Woody Allen – Crimes and Misdemeanours (1989)

Arguably, Allen’s recent movies have not been up to the quality of his earlier “funnier” films but I like them nonetheless as he has consistently produced work rich with great lines, ideas and characters.  In the 1980’s Allen’s films matured and more often than not centred around familial, human and sexual relationships. As well as writing and directing Allen also acted in most of his films using his Jewish, neurotic, angsty persona to comic and dramatic effect. In Crimes and Misdemeanours (1989) he delivers another fine performance drawing out pathos, empathy and pain as a documentary filmmaker who is trying to make sense of life and why we are on this planet.  The film is multi-stranded with a wonderful ensemble cast including Alan Alda and Martin Landau on particularly great form.

Whoopi Goldberg – The Color Purple (1985)

Multi-talented Emmy, Oscar, Tony winner Goldberg is one of the most versatile comedian/actors to grace the stage and screen. She developed her abilities at the Blake Street Hawkeyes Comedy troupe where her work and would then be cast in Spielberg’s adaptation of Pulitzer Prize winning The Color Purple (1985). While Goldberg would earn an Oscar for her over-the-top turn in potter’s-wheel-ten-hankie-weepie Ghost (1990), but it is her first ever screen appearance which will stay in the memory. Goldberg’s Celie Johnson is a character battered and beaten by life but whom amidst the misery and abuse retains a strength and desire to not let life destroy her. Goldberg brings a tremendous innocence, fortitude and compassion to the part; and considering it is her first ever movie role it is an amazing achievement.

_WRITTEN TASK 1_: In the entries below, begin at the line that contains "Locate all objects" and stop after the line that contains "road: (132, 256)". Turn those lines into a JSON list of strings, one string per line, with blank lines left out.

_DATA_:
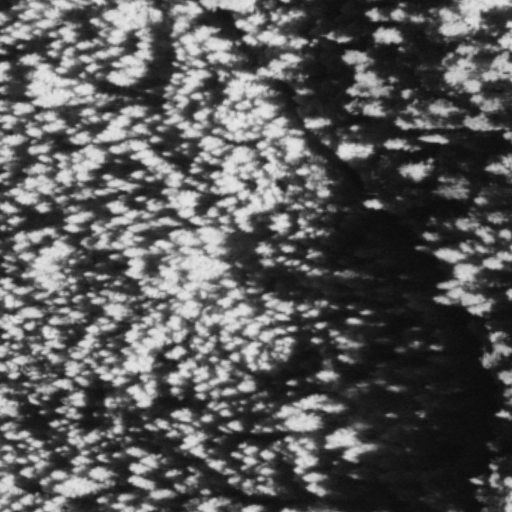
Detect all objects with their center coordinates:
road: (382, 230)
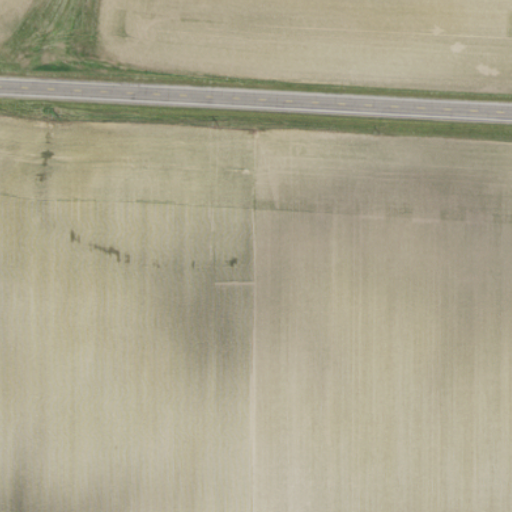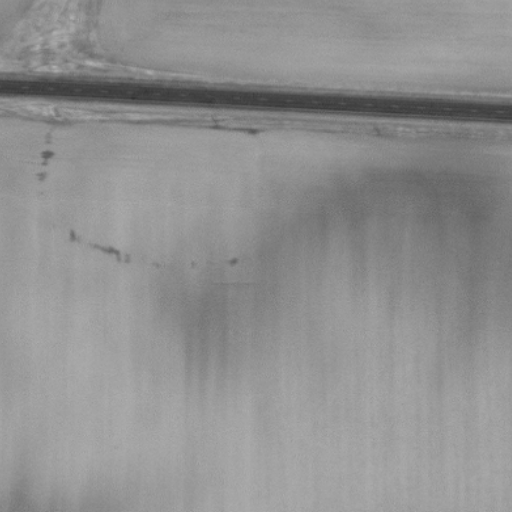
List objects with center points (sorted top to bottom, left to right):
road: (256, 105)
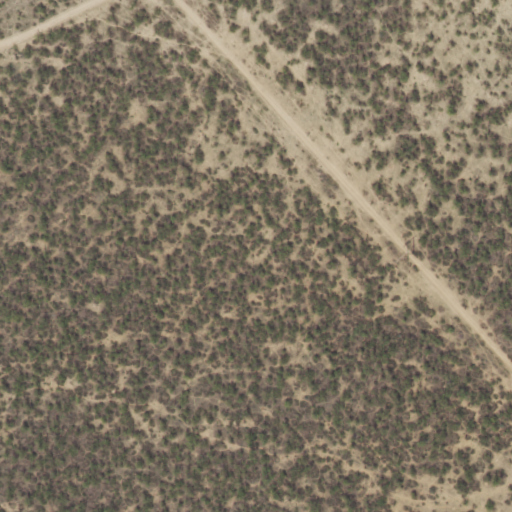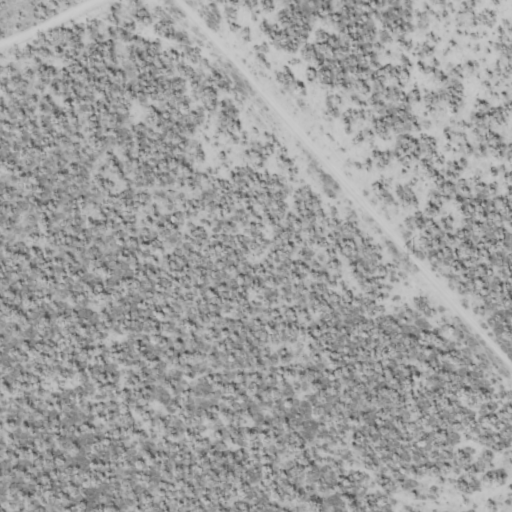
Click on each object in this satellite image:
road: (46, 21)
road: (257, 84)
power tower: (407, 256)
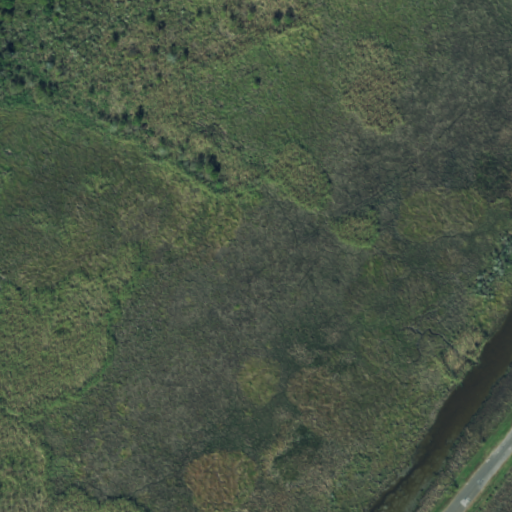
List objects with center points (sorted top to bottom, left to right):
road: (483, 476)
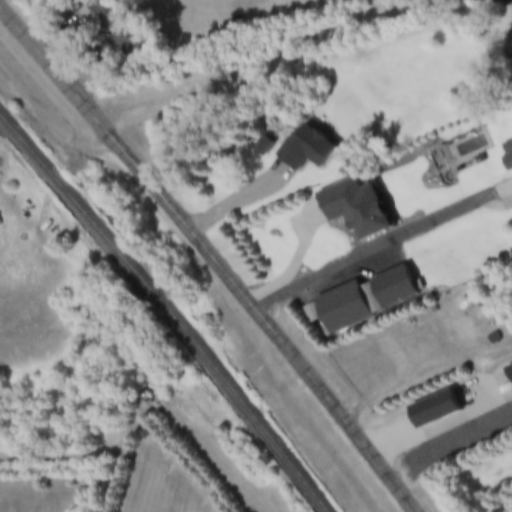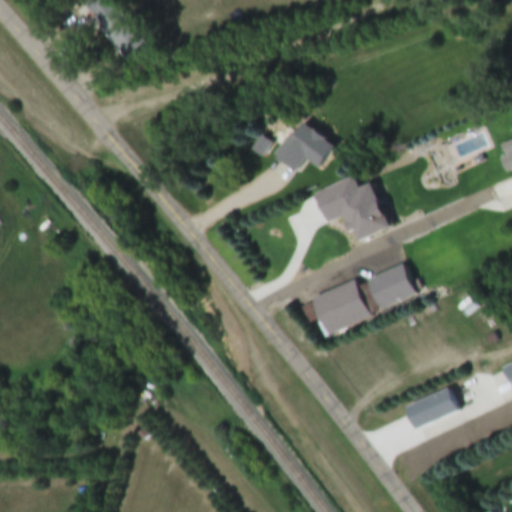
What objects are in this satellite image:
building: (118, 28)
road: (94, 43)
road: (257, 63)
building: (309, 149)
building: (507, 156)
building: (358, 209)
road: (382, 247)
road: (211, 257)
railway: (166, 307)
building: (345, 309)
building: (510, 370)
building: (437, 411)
---
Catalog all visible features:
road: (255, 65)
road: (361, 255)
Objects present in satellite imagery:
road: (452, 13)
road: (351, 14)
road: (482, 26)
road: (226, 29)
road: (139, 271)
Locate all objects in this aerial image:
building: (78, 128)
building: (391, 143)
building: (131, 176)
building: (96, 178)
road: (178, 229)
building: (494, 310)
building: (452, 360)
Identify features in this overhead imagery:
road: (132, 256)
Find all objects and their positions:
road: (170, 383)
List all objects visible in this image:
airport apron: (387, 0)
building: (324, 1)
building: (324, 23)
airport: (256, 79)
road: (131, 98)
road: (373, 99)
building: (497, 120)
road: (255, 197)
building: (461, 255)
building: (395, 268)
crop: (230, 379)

_WRITTEN TASK 2_: From the passage on film performances above, reproduce the wording verbatim, beginning at the words "Whoopi Goldberg –" and stopping after the words "an amazing achievement.".

_FULL RESPONSE 1_:
[
  "Locate all objects in this aerial image:",
  "building: (78, 128)",
  "building: (391, 143)",
  "building: (131, 176)",
  "building: (96, 178)",
  "road: (178, 229)",
  "building: (494, 310)",
  "building: (452, 360)",
  "Identify features in this overhead imagery:",
  "road: (132, 256)"
]

_FULL RESPONSE 2_:
Whoopi Goldberg – The Color Purple (1985)

Multi-talented Emmy, Oscar, Tony winner Goldberg is one of the most versatile comedian/actors to grace the stage and screen. She developed her abilities at the Blake Street Hawkeyes Comedy troupe where her work and would then be cast in Spielberg’s adaptation of Pulitzer Prize winning The Color Purple (1985). While Goldberg would earn an Oscar for her over-the-top turn in potter’s-wheel-ten-hankie-weepie Ghost (1990), but it is her first ever screen appearance which will stay in the memory. Goldberg’s Celie Johnson is a character battered and beaten by life but whom amidst the misery and abuse retains a strength and desire to not let life destroy her. Goldberg brings a tremendous innocence, fortitude and compassion to the part; and considering it is her first ever movie role it is an amazing achievement.